In his life, Robin could remember books that were so touching and so real that he had avoided reading the final chapter for as long as possible so they would never end. He had done that with
To Kill a Mockingbird
, and he was doing it now, at the end of June 1993, in saying good-bye to Cookman. “We’re trying to avoid the last several pages of this book,” he said a week before his last sermon, and his normally cluttered office had now been filled with the smell of cardboard moving boxes. The once-crammed bookshelf was empty; all that was left were the Holy Bible and
The Life of Christ
between faded covers.

His new job, as executive director of the Frankford Group Ministry, would involve far more administration than his job at Cookman had, and he seemed to welcome that. But the bonds he had forged, the strength and the intimacy of them, were unlike anything he could have imagined. He had come to Cookman as a young pragmatist. Fifteen years later, he was leaving as a true believer in the miracles of the human spirit.

In the days before the last sermon, his mind traveled. Sitting late one night in the pharmacology lab at Penn, where his wife, Weslia, a PhD candidate, was doing an experiment, his mind raced back five years and then ten years and then fifteen—to the house next door to the church with the bathtub in the front room, to the providential foul shot that became a rite of acceptance, to his fear of those boys on the corner that exposed his own vein of racism and wrongful expectation.
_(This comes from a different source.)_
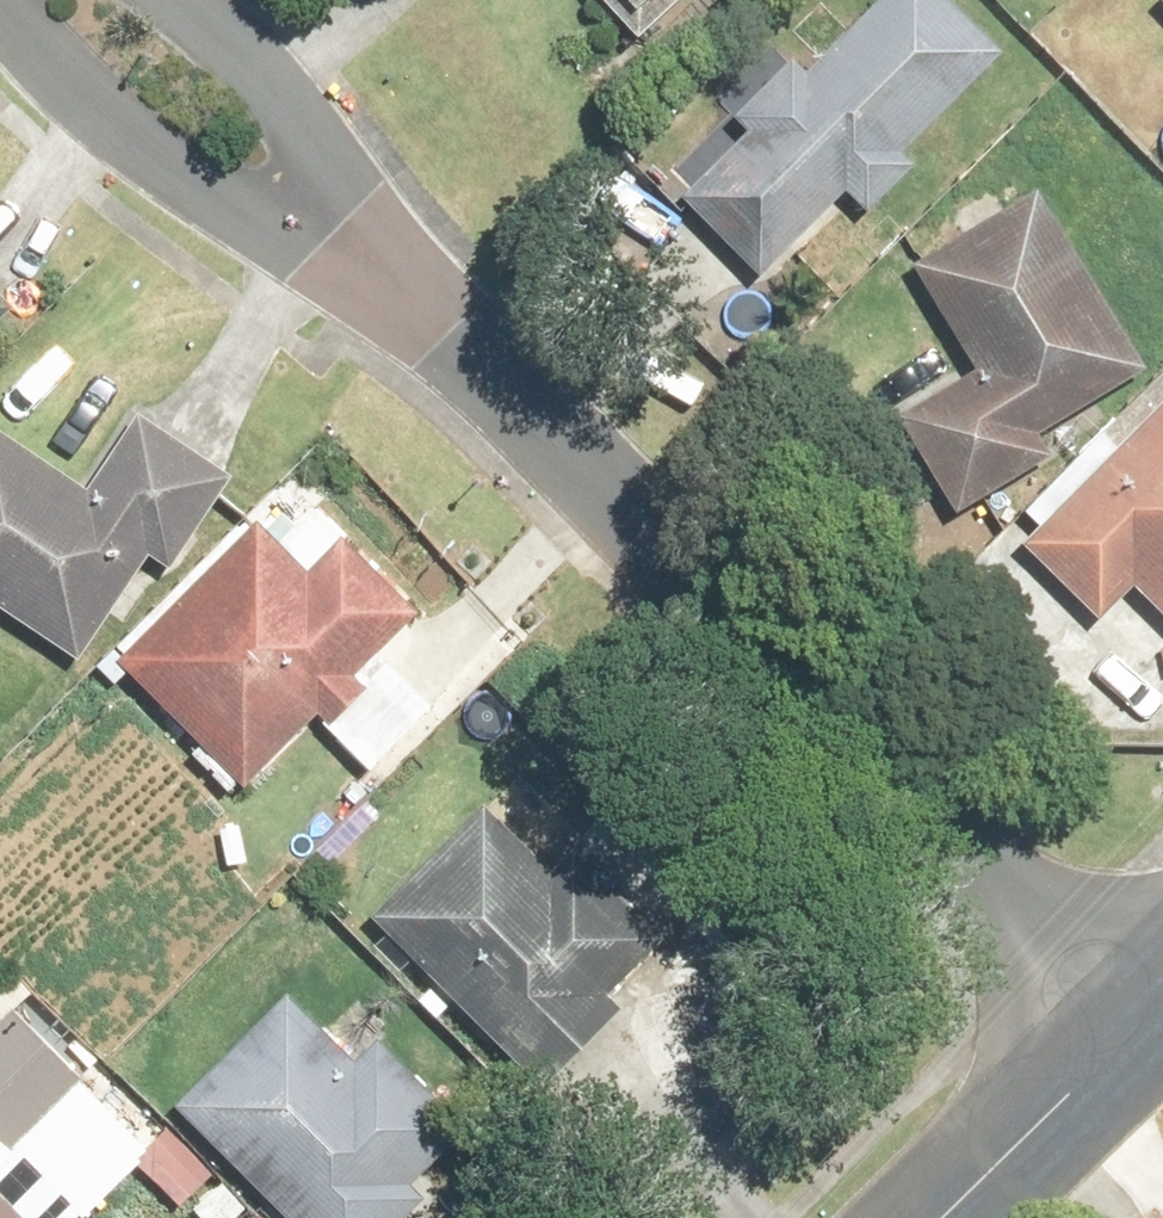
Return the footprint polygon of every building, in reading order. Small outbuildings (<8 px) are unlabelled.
[(658,45),(705,0),(615,0),(658,45)] [(770,280),(852,201),(864,214),(909,170),(897,157),(1001,56),(946,0),(900,0),(817,80),(802,64),(745,120),(760,135),(692,200),(770,280)] [(1043,199),(922,270),(984,374),(904,421),(956,510),(1051,454),(1040,435),(1146,373),(1043,199)] [(1030,557),(1103,625),(1140,587),(1162,609),(1162,416),(1030,557)] [(85,667),(156,555),(176,567),(229,484),(137,426),(89,502),(0,446),(0,613),(85,667)] [(262,538),(132,660),(260,796),(377,687),(362,671),(419,617),(352,546),(308,587),(262,538)] [(532,1085),(641,984),(488,821),(379,923),(532,1085)] [(186,1115),(283,1217),(399,1217),(479,1144),(392,1052),(359,1083),(294,1014),(186,1115)] [(14,1017),(0,1030),(0,1135),(19,1155),(85,1093),(14,1017)] [(0,1196),(0,1217),(21,1217),(0,1196)]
He knew that going to the Frankford Group Ministry was a good move. There was infinitely more responsibility in the job, and there was the challenge of supervising a staff. But there was always the question of what would happen to those he was leaving behind. His constant accessibility at Cookman, he admitted, had been
a weakness as well as a strength. He always had this sense that he was picking up the pieces, constantly picking up the pieces. But it was hard to imagine what life for someone like Fifi would have been like without him. Truly he had been her heart. When she hugged him, she just felt secure, and in the desert of North Philadelphia, in the context of her life, that was a sacred feeling.